All occupants have oodles of space to stretch out and the panoramic roof allows light to flood into the cabin helping to create a bright and inviting atmosphere.

The generously-sized boot can accommodate all luggage requirements and the powered-tailgate makes life easier when laden with shopping bags.

Economy is another important issue these days and the Evoque can deliver a combined fuel efficiency of 49.6mpg which is also pretty reasonable for a vehicle of its size.

Land Rover has packed a comprehensive range of top notch safety specifications into the vehicle which helped it achieve the maximum five stars in the Euro NCAP safety ratings.

All in all, the Evoque is quite an all-rounder that looks just at home on a business trip as it does waiting outside the school gates. And don’t forget the off-roading capabilities means never being caught out by Mother Nature’s mood swings.

Test Drive

Land Rover Evoque SD4 2.2 coupe

Land Rover has entered the fashion market with its latest Range Rover – the multi award-winning and drop dead gorgeous Evoque.

In fairness, there has never been any doubt that the company could build the very best in rough, tough and ready for action vehicles, but the Evoque proves there is a softer side to Land Rover.

But, make no mistake, the Evoque may look trendier than the mighty upright vehicles normally associated with the brand, but it’s certainly no slouch when it comes to performance both on and off road.

With its low roofline and neat streamlining, the car looks great from every possible angle and when you add in the tinted windows, twin tailpipes and smart alloys, its appeal just keeps on growing.
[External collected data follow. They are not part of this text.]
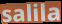
salila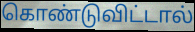
கொண்டுவிட்டால்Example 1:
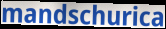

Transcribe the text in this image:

mandschurica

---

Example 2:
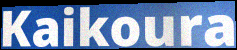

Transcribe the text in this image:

Kaikoura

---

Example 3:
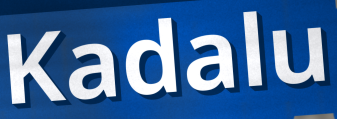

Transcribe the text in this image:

Kadalu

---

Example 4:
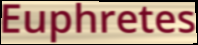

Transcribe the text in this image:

Euphretes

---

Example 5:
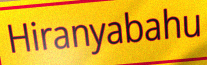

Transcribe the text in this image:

HiranyabahuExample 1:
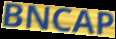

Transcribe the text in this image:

BNCAP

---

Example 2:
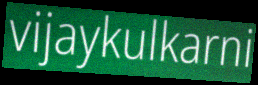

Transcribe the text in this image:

vijaykulkarni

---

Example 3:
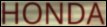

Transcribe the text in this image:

HONDA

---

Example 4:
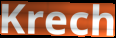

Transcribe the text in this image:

Krech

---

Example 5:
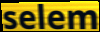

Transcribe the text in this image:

selem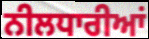
ਨੀਲਧਾਰੀਆਂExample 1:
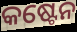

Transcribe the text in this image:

କଷ୍ଟେନ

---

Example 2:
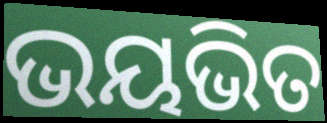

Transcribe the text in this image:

ଭୟଭିତ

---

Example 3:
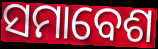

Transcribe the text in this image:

ସମାବେଶ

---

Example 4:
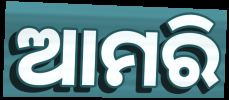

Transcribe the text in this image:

ଆମରି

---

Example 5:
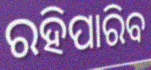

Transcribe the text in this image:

ରହିପାରିବ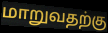
மாறுவதற்கு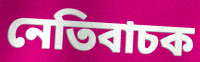
নেতিবাচক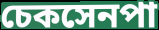
চেকসেনপা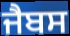
ਜੈਬਸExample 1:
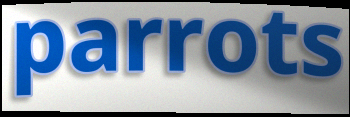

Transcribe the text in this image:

parrots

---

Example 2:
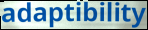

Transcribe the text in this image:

adaptibility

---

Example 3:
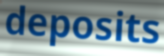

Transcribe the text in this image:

deposits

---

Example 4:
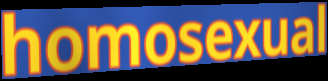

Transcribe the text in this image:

homosexual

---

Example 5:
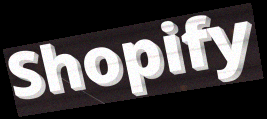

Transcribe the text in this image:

Shopify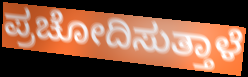
ಪ್ರಚೋದಿಸುತ್ತಾಳೆ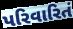
પરિવારિતંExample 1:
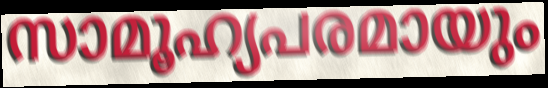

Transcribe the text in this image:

സാമൂഹ്യപരമായും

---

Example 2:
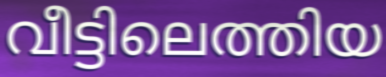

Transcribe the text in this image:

വീട്ടിലെത്തിയ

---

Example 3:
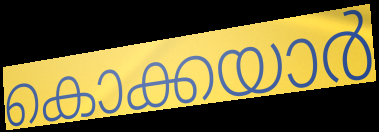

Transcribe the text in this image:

കൊക്കയാർ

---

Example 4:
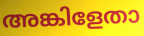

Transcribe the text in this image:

അങ്കിളേതാ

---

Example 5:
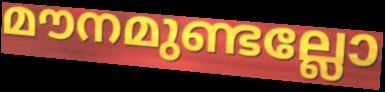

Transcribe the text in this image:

മൗനമുണ്ടല്ലോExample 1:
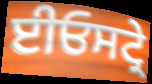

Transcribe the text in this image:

ਈਓਸਟ੍ਰੇ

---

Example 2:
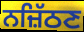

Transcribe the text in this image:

ਨਜ਼ਿੱਠਣ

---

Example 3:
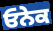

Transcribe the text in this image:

ਓਨੇਕ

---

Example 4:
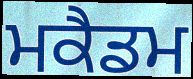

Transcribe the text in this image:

ਮਕੈਡਮ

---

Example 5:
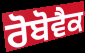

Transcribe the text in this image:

ਰੋਬੋਵੈਕ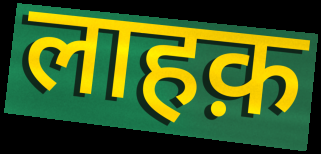
लाहक़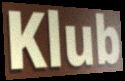
KlubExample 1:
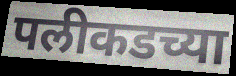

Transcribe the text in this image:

पलीकडच्या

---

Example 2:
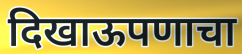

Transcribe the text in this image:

दिखाऊपणाचा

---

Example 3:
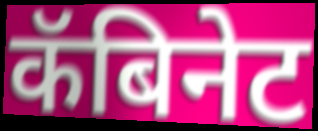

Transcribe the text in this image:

कॅबिनेट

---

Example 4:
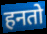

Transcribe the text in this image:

हनतो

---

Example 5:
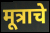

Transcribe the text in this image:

मूत्राचे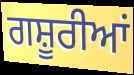
ਗਸ਼ੂਰੀਆਂ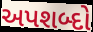
અપશબ્દોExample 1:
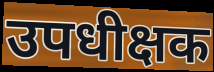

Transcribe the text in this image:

उपधीक्षक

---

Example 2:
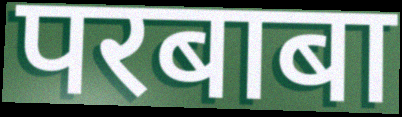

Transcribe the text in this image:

परबाबा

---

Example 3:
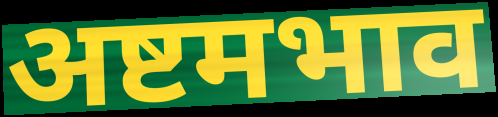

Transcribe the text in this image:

अष्टमभाव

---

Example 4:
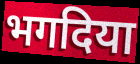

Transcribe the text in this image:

भगदिया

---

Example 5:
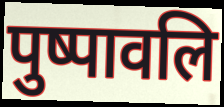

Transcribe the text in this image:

पुष्पावलि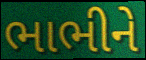
ભાભીનેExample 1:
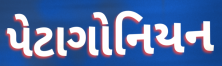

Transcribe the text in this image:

પેટાગોનિયન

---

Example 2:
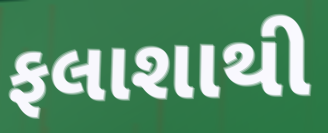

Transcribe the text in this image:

ફલાશાથી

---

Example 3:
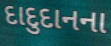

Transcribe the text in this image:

દાદુદાનના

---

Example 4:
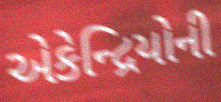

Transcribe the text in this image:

એકેન્દ્રિયોની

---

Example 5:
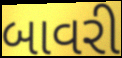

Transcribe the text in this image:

બાવરીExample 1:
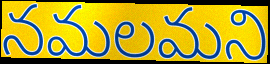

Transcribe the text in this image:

నమలమని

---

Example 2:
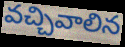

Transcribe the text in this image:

వచ్చివాలిన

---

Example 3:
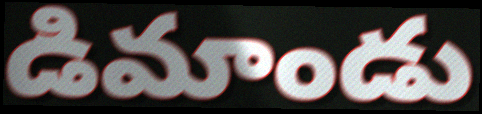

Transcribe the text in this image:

డిమాండు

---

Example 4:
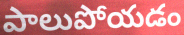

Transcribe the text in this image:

పాలుపోయడం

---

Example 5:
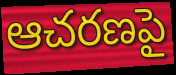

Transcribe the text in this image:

ఆచరణపై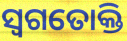
ସ୍ୱଗତୋକ୍ତି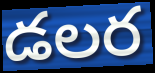
డలరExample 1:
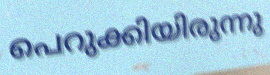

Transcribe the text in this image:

പെറുക്കിയിരുന്നു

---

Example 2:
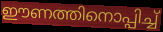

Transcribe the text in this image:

ഈണത്തിനൊപ്പിച്ച്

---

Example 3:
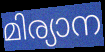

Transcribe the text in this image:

മിര്യാന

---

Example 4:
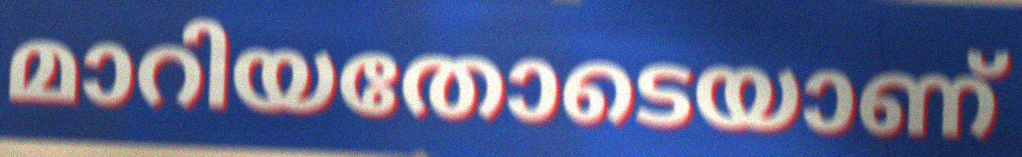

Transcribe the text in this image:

മാറിയതോടെയാണ്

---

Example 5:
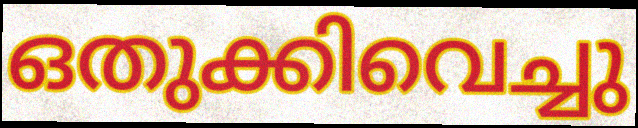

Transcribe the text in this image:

ഒതുക്കിവെച്ചു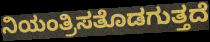
ನಿಯಂತ್ರಿಸತೊಡಗುತ್ತದೆ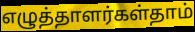
எழுத்தாளர்கள்தாம்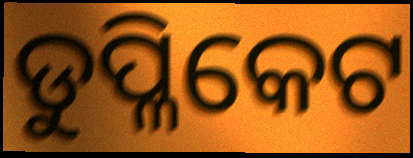
ଡୁପ୍ଳିକେଟ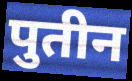
पुतीन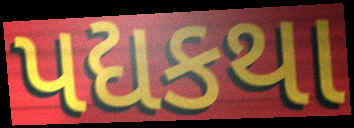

Inside there is every luxury and creature comfort you can imagine and the leather seats, which can be heated of course, offer excellent comfort and support.

The test model – a three-door coupe – featured dark grey leather seats that with a dazzling yellow stripe which contrasted neatly with the yellow stitching on the leather dashboard and door panels.

It’s these types of design touches that really help Land Rover stand out from the crowd.

The vehicles features a massive panoramic roof stretching the length of the car which allows light to flood into the cabin and that means back seat passengers are not engulfed in a claustrophobic environment.

In fact, there is ample space for two six footers to stretch out in the back, although the low raked roofline means there is not vast amounts of head room.

Technical wizardry is on display at every turn with features such as a clear and precise eight inch colour touchscreen with dual viewing mode.

This means the passenger can watch a movie while the driver still has all the regular info on display at the same time.

There’s a great sat nav, a very user-friendly cruise control, automatic stop/start, a brilliant audio and media system, dual-zone air con, surround cameras and parking sensors plus much, much more.

Luggage requirements are catered for thanks to the generously-sized boot and the capacity can be increased further with fold flat rear seats.

Having been lucky enough to take the Evoque off road recently I can vouch for its 4×4 capabilities and should Mother Nature produce the unexpected the vehicle can quickly be switched into driving modes to deal with any eventuality.

And the Evoque is just as happy to show off its performance credentials on the Tarmac too with beautiful handling, excellent acceleration and very smooth gear changes through the six-speed automatic transmission. There is the steering wheel-mounted paddle shift option to change gears if so desired.

The 2.2-litre diesel-powered engine delivered ample oomph and features such as the blind spot warning system are an added bonus for motorway driving.

I did find I was leaning forward on a couple of occasions during city driving to see round the huge door mirrors and side pillar, but that minor gripe aside, the Evoque was an absolute dream to drive.

As one would expect, the vehicle is packed to bursting with quality safety specifications to help protect occupants and pedestrians alike.

All in all, the ideally priced Evoque really opens up the Land Rover range to a whole new audience.